### Supplied data
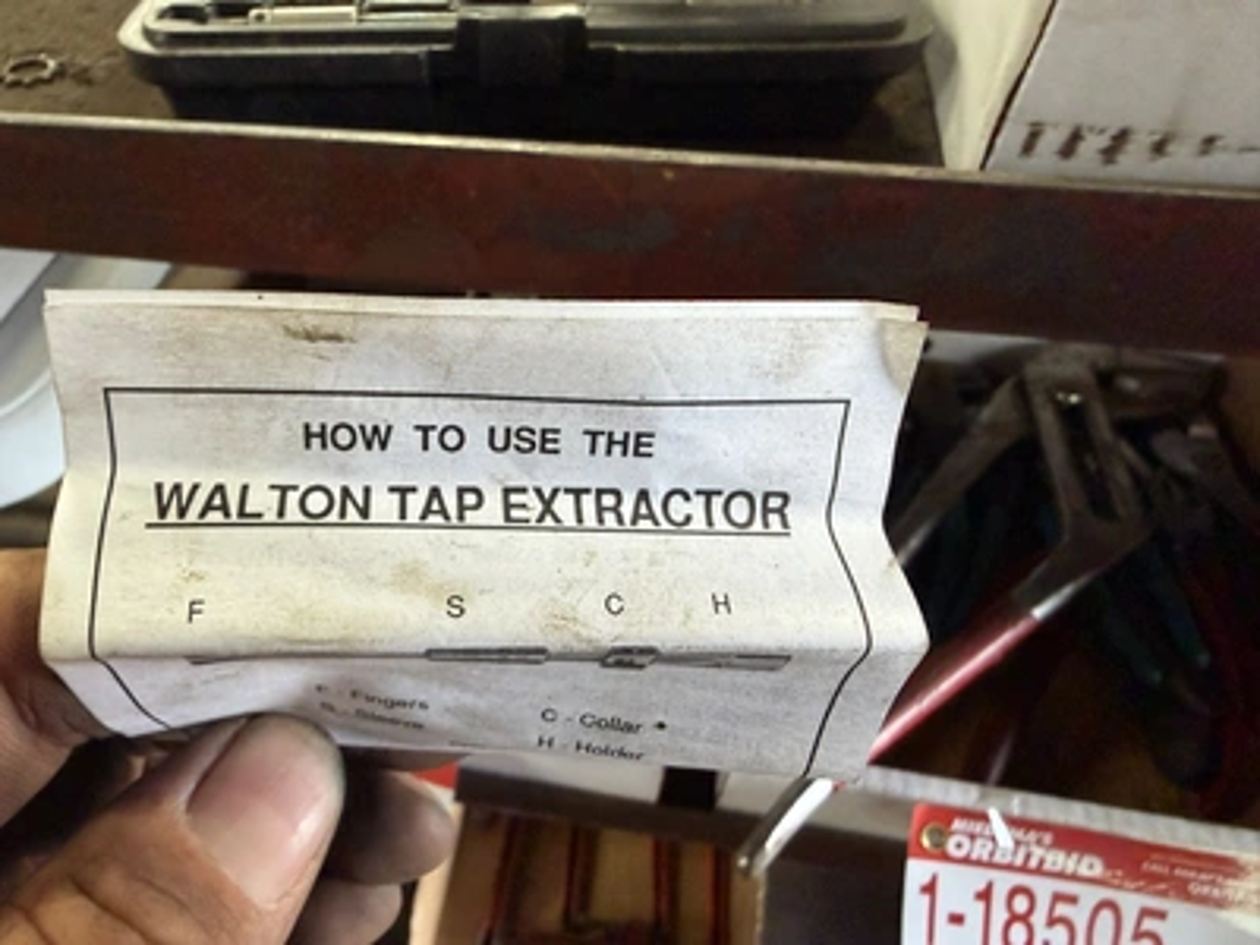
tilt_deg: -47.3
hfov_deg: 71.6
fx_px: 874
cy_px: 472
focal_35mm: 24
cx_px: 630
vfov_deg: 56.8
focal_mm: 2.22
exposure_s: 1/60
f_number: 2.2
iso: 400
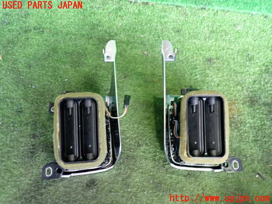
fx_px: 236
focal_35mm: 30
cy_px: 102
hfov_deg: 60.0
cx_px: 136
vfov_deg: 46.8
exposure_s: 1/30
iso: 400
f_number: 2.3
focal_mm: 5.4
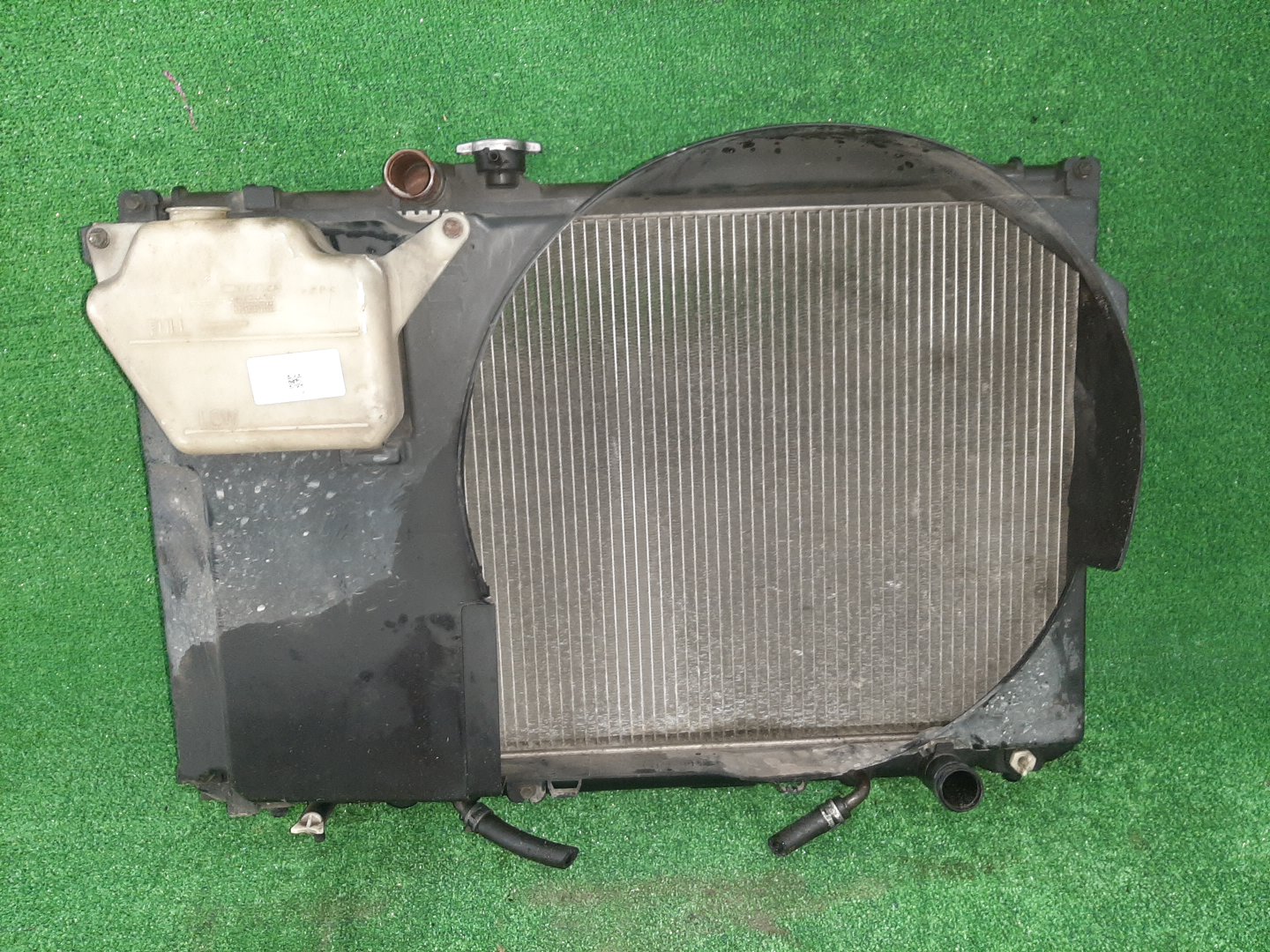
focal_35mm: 26
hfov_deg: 67.3
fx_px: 954
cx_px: 635
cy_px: 476
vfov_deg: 53.1
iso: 295
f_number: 1.7
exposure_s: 1/25
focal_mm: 3.93
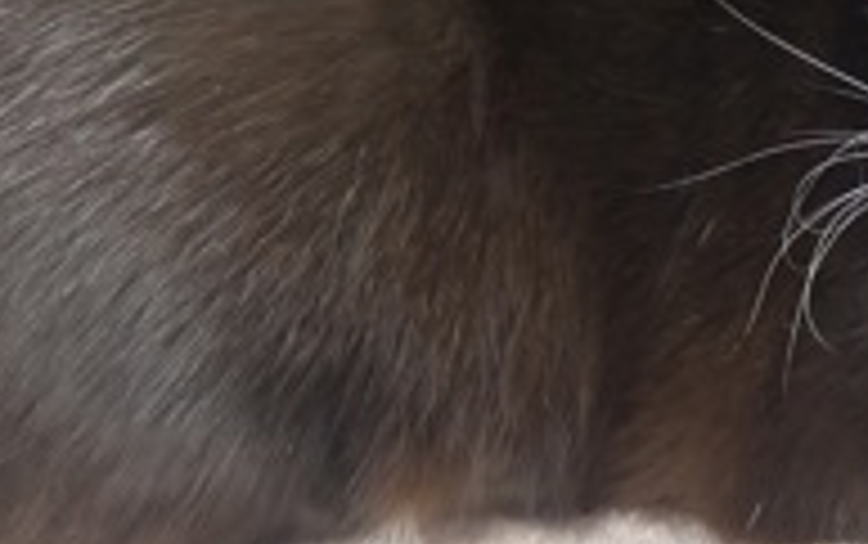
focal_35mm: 60
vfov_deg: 21.4
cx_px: 801
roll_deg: +7.2
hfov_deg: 32.1
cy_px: 92
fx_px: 1421
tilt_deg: -15.7
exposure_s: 1/60
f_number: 1.6
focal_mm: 5.96
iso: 400
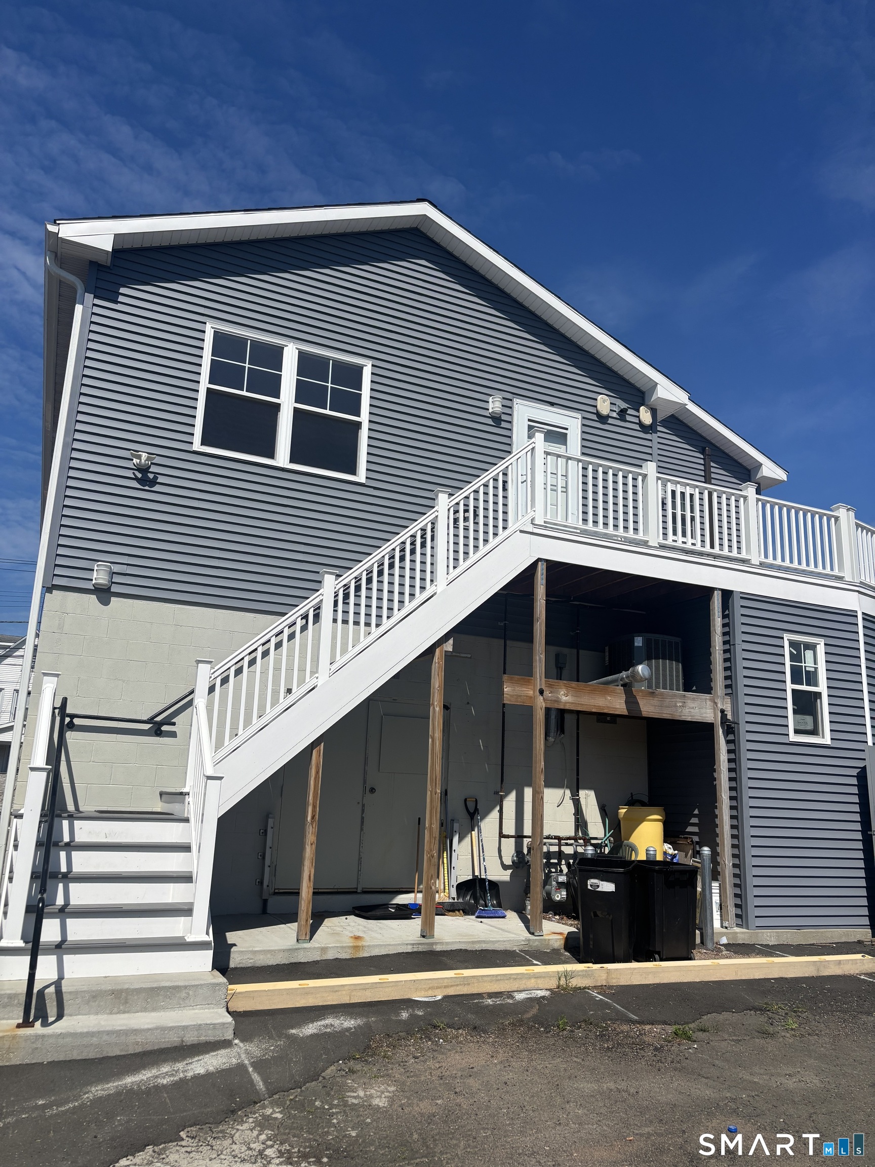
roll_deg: -2.7
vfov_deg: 67.3
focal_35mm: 26
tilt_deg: +14.2
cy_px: 584
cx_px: 438
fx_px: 876
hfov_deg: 53.1
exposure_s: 1/6711
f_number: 1.6
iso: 50
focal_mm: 5.96
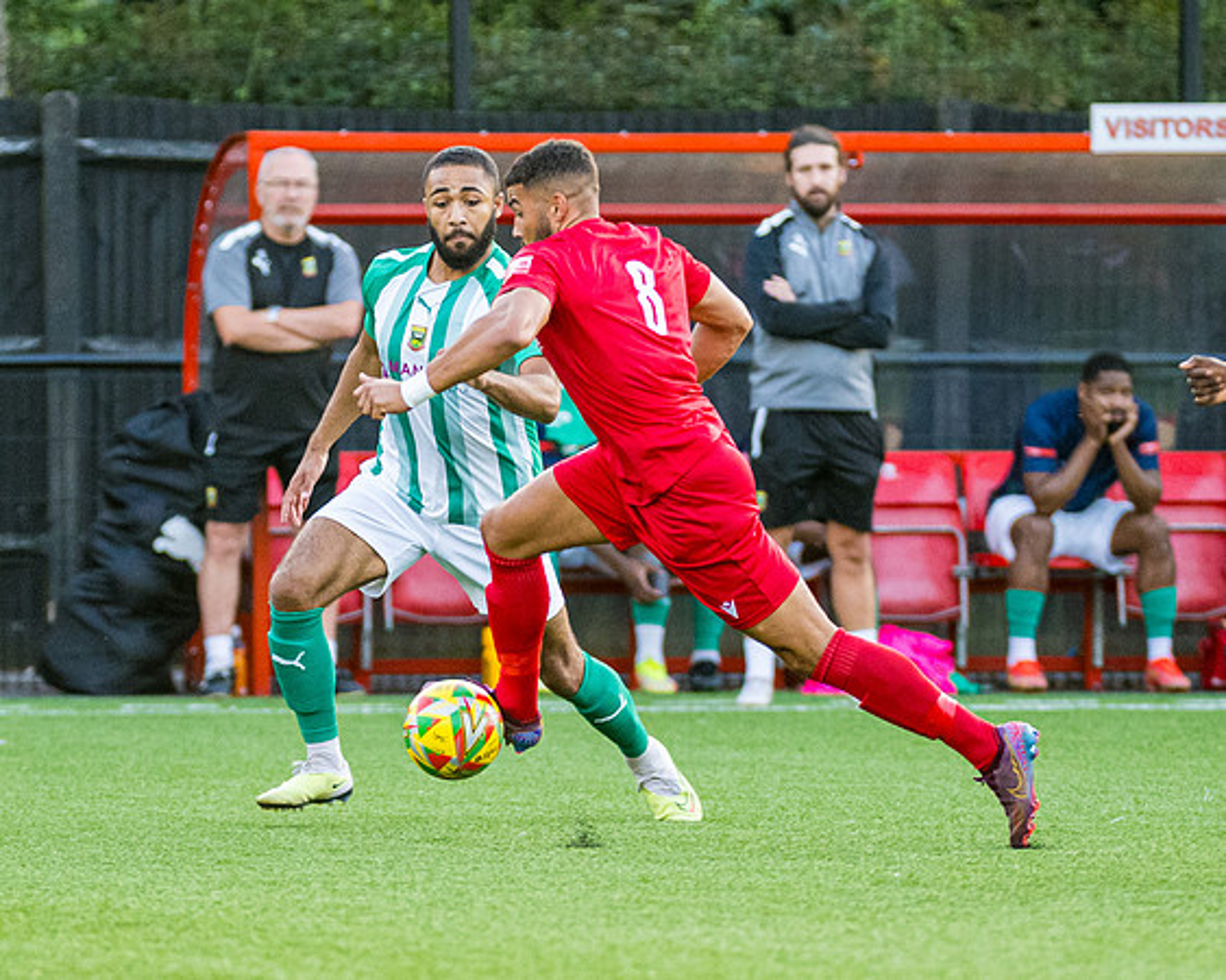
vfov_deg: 2.5
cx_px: 489
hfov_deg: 3.2
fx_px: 22270
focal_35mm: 614
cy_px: 496
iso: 1250
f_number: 2.8
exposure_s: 1/800
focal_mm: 210
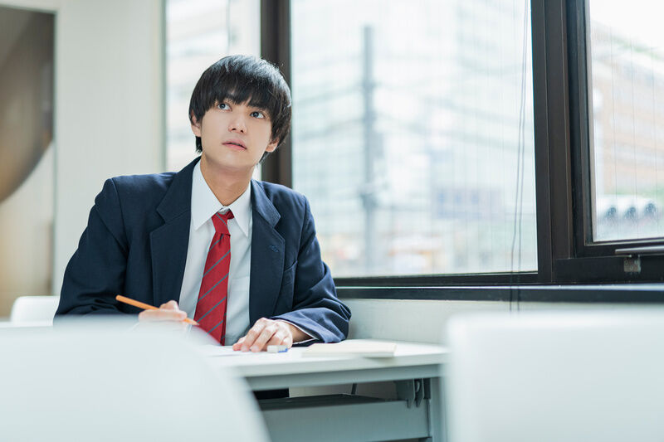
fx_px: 922
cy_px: 221
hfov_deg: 39.6
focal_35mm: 50
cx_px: 332
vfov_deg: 27.0
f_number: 2
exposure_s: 1/250
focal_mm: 50
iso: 640
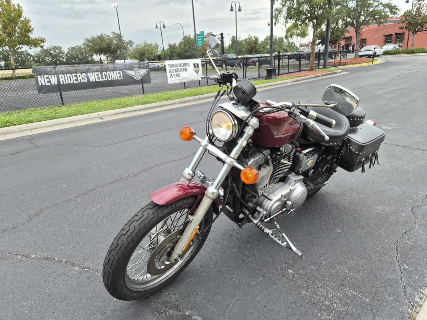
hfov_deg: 73.9
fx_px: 284
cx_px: 214
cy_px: 160
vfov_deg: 58.9
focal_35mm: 23
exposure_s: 1/1088
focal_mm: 5.4
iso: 80
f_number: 1.8
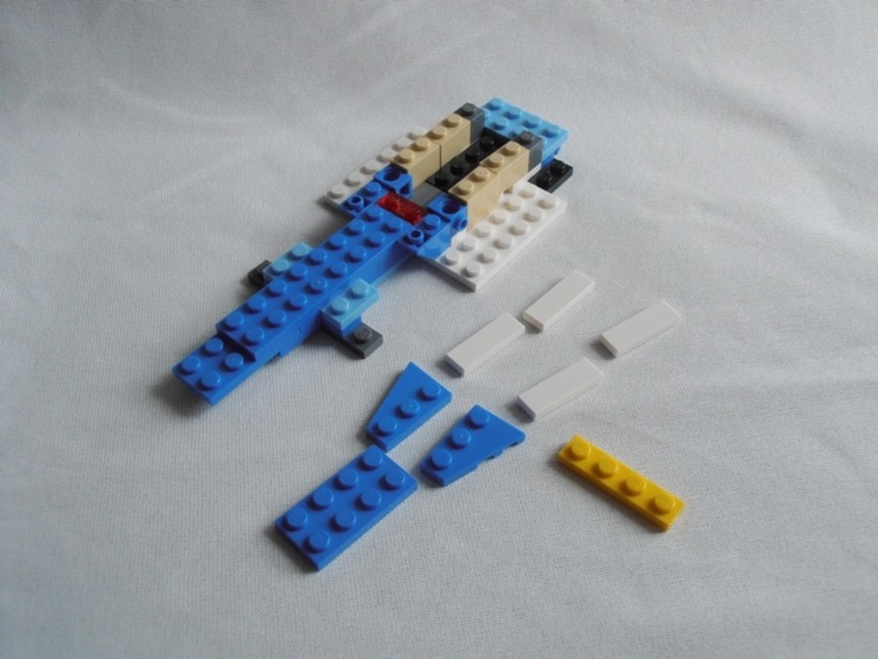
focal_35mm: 37
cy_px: 330
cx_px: 439
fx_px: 938
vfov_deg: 38.7
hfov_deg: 50.1
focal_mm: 6.61
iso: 80
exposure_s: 1/250
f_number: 3.9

### What needs to be done
A verbatim copy of the listing is required, with all pictures left out.

### Answer to the problem
tilt_deg: -47.3
hfov_deg: 71.6
fx_px: 874
cy_px: 472
focal_35mm: 24
cx_px: 630
vfov_deg: 56.8
focal_mm: 2.22
exposure_s: 1/60
f_number: 2.2
iso: 400
fx_px: 236
focal_35mm: 30
cy_px: 102
hfov_deg: 60.0
cx_px: 136
vfov_deg: 46.8
exposure_s: 1/30
iso: 400
f_number: 2.3
focal_mm: 5.4
focal_35mm: 26
hfov_deg: 67.3
fx_px: 954
cx_px: 635
cy_px: 476
vfov_deg: 53.1
iso: 295
f_number: 1.7
exposure_s: 1/25
focal_mm: 3.93
focal_35mm: 60
vfov_deg: 21.4
cx_px: 801
roll_deg: +7.2
hfov_deg: 32.1
cy_px: 92
fx_px: 1421
tilt_deg: -15.7
exposure_s: 1/60
f_number: 1.6
focal_mm: 5.96
iso: 400
roll_deg: -2.7
vfov_deg: 67.3
focal_35mm: 26
tilt_deg: +14.2
cy_px: 584
cx_px: 438
fx_px: 876
hfov_deg: 53.1
exposure_s: 1/6711
f_number: 1.6
iso: 50
focal_mm: 5.96
vfov_deg: 2.5
cx_px: 489
hfov_deg: 3.2
fx_px: 22270
focal_35mm: 614
cy_px: 496
iso: 1250
f_number: 2.8
exposure_s: 1/800
focal_mm: 210
fx_px: 922
cy_px: 221
hfov_deg: 39.6
focal_35mm: 50
cx_px: 332
vfov_deg: 27.0
f_number: 2
exposure_s: 1/250
focal_mm: 50
iso: 640
hfov_deg: 73.9
fx_px: 284
cx_px: 214
cy_px: 160
vfov_deg: 58.9
focal_35mm: 23
exposure_s: 1/1088
focal_mm: 5.4
iso: 80
f_number: 1.8
focal_35mm: 37
cy_px: 330
cx_px: 439
fx_px: 938
vfov_deg: 38.7
hfov_deg: 50.1
focal_mm: 6.61
iso: 80
exposure_s: 1/250
f_number: 3.9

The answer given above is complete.